▶ _Data in this exercise_
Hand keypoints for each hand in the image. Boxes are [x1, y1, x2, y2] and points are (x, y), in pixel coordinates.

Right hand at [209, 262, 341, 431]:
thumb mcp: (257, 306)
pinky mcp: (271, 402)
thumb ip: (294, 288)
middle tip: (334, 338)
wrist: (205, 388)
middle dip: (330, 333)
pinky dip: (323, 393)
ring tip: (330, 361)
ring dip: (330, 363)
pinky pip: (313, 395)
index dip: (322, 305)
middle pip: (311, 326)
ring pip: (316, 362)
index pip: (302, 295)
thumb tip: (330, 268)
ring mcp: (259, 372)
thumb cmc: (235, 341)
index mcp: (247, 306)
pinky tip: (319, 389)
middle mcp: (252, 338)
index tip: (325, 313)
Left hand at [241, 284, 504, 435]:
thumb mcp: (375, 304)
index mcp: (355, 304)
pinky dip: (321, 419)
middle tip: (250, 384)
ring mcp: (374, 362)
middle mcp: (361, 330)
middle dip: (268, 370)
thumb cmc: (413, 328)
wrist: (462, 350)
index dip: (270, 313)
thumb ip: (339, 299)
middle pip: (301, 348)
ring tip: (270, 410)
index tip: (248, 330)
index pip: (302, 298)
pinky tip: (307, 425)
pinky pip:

* * *

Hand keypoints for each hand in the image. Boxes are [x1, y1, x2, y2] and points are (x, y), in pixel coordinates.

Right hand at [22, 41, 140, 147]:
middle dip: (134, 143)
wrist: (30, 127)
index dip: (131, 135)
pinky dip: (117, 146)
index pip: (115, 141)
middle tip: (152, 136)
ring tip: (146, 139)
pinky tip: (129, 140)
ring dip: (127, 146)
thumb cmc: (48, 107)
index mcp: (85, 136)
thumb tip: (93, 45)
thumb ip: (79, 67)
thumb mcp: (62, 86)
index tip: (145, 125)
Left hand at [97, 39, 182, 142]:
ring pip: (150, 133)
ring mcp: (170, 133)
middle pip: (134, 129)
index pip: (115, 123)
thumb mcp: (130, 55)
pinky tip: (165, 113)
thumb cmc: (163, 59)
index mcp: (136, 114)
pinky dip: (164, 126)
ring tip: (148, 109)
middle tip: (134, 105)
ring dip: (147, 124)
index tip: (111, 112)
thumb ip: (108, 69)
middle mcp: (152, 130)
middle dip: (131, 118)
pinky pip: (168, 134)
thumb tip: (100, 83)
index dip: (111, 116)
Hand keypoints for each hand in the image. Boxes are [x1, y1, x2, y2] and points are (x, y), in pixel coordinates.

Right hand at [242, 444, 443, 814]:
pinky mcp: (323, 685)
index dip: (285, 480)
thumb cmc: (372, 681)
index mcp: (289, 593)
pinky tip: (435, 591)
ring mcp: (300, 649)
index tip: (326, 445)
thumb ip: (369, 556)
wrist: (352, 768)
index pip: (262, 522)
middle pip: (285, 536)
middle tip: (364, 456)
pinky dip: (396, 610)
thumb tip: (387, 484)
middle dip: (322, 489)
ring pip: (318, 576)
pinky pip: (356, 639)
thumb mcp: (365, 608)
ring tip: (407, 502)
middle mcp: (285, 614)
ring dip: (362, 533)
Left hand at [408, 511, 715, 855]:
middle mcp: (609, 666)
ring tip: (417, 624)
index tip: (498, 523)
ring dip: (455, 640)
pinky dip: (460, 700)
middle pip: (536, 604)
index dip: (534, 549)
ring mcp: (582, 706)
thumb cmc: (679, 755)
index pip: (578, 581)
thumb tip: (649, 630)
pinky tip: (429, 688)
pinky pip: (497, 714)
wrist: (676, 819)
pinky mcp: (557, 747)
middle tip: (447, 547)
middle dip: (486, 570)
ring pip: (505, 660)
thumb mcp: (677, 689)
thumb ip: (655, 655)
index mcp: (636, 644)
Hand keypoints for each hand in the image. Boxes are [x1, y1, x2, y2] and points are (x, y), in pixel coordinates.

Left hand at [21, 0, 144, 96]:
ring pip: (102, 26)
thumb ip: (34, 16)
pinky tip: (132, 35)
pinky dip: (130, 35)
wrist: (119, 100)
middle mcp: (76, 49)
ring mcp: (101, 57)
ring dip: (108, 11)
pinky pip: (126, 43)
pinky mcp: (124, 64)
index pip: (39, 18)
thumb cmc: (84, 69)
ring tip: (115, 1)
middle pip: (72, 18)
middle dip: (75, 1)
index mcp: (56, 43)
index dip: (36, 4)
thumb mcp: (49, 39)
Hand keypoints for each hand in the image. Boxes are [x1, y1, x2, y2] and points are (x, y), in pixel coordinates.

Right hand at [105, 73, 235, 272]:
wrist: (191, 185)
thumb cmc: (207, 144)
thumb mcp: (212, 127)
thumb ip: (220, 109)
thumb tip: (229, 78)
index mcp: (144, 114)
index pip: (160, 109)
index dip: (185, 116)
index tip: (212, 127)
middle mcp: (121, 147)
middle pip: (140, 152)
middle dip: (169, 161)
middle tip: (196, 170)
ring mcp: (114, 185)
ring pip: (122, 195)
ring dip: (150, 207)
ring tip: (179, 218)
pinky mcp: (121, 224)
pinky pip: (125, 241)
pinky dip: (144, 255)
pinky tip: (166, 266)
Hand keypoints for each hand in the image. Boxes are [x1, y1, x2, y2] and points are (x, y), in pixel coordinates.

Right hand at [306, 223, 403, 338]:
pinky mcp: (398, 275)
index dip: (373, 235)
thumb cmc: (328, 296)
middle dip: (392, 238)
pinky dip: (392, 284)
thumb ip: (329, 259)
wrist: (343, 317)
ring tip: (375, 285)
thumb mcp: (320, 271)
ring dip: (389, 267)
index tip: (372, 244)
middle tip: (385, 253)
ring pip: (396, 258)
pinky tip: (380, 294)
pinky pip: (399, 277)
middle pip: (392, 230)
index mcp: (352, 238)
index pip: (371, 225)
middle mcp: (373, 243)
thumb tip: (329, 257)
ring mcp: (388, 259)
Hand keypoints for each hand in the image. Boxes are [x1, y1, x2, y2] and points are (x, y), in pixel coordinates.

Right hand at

▶ _Work to complete_
Each line in the entries above, starting at the line with "pinky tip: (129, 140)" and ending at the line with "middle dip: (486, 570)", is to be printed exactly, and only those lines.

▶ _Response to the exercise_
pinky tip: (129, 140)
ring dip: (127, 146)
thumb cmc: (48, 107)
index mcp: (85, 136)
thumb tip: (93, 45)
thumb ip: (79, 67)
thumb mcp: (62, 86)
index tip: (145, 125)
Left hand at [97, 39, 182, 142]:
ring pip: (150, 133)
ring mcp: (170, 133)
middle pip: (134, 129)
index pip: (115, 123)
thumb mcp: (130, 55)
pinky tip: (165, 113)
thumb cmc: (163, 59)
index mcp: (136, 114)
pinky dip: (164, 126)
ring tip: (148, 109)
middle tip: (134, 105)
ring dip: (147, 124)
index tip: (111, 112)
thumb ip: (108, 69)
middle mcp: (152, 130)
middle dip: (131, 118)
pinky pip: (168, 134)
thumb tip: (100, 83)
index dip: (111, 116)
Hand keypoints for each hand in the image. Boxes are [x1, y1, x2, y2] and points are (x, y), in pixel coordinates.

Right hand at [242, 444, 443, 814]:
pinky mcp: (323, 685)
index dip: (285, 480)
thumb cmc: (372, 681)
index mcp: (289, 593)
pinky tip: (435, 591)
ring mcp: (300, 649)
index tip: (326, 445)
thumb ip: (369, 556)
wrist: (352, 768)
index pip: (262, 522)
middle pip: (285, 536)
middle tip: (364, 456)
pinky dip: (396, 610)
thumb tip: (387, 484)
middle dip: (322, 489)
ring pip: (318, 576)
pinky pip: (356, 639)
thumb mcp: (365, 608)
ring tip: (407, 502)
middle mcp: (285, 614)
ring dip: (362, 533)
Left hand at [408, 511, 715, 855]:
middle mcp: (609, 666)
ring tip: (417, 624)
index tip: (498, 523)
ring dip: (455, 640)
pinky dip: (460, 700)
middle pip: (536, 604)
index dip: (534, 549)
ring mcp: (582, 706)
thumb cmc: (679, 755)
index pip: (578, 581)
thumb tip: (649, 630)
pinky tip: (429, 688)
pinky pip: (497, 714)
wrist: (676, 819)
pinky mcp: (557, 747)
middle tip: (447, 547)
middle dip: (486, 570)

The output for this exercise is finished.